PRZYTOCZONY TEKST:

* * *

Przypomniał mi się sylwester, gdy miałam 13 lat i spędzałam go z dziadkiem na wsi. Przespaliśmy go :') To były piękne czasy, zero presji i idiotkowania
Z dziesięć lat temu w sylwestra wystawił mnie (juz wtedy!) moj byly. Wiec na szybko ustawilam sie z kolega. Ktory wystawil mnie tak mocno, ze podczas picia wina na jakiejs klatce schodowej obudzilam sie w środku nocy bez kumpla. Ale za to przytulona do żula. Boże. Nigdy wiecej zadnego szukania towarzystwa w sylwestra. Tylko kapcie.
@@Zlotousty no i w noc sylwestrową nie ma jak wrócić z centrum Katowic do domu, pierwszy tramwaj cos koło 3-4 i do tego czasu 'spalam' na strychu z tym kur.wa zulem do dzis pamietam mial ksywe SINIAK.

* * *

CZĘŚĆ DANYCH:
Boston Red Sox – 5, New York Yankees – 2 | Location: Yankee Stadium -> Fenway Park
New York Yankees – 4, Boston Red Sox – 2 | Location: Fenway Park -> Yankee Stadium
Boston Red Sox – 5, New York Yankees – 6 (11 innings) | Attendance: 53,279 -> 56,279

* * *

ZADANIE: Przepisz fragment tekstu o sylwestrowych wspomnieniach od słów „Przypomniał mi się” aż do słów „sylwestra. Tylko kapcie.” włącznie, podstawiając w nim „babcią” w miejsce „dziadkiem”.

ODPOWIEDŹ:
Przypomniał mi się sylwester, gdy miałam 13 lat i spędzałam go z babcią na wsi. Przespaliśmy go :') To były piękne czasy, zero presji i idiotkowania
Z dziesięć lat temu w sylwestra wystawił mnie (juz wtedy!) moj byly. Wiec na szybko ustawilam sie z kolega. Ktory wystawil mnie tak mocno, ze podczas picia wina na jakiejs klatce schodowej obudzilam sie w środku nocy bez kumpla. Ale za to przytulona do żula. Boże. Nigdy wiecej zadnego szukania towarzystwa w sylwestra. Tylko kapcie.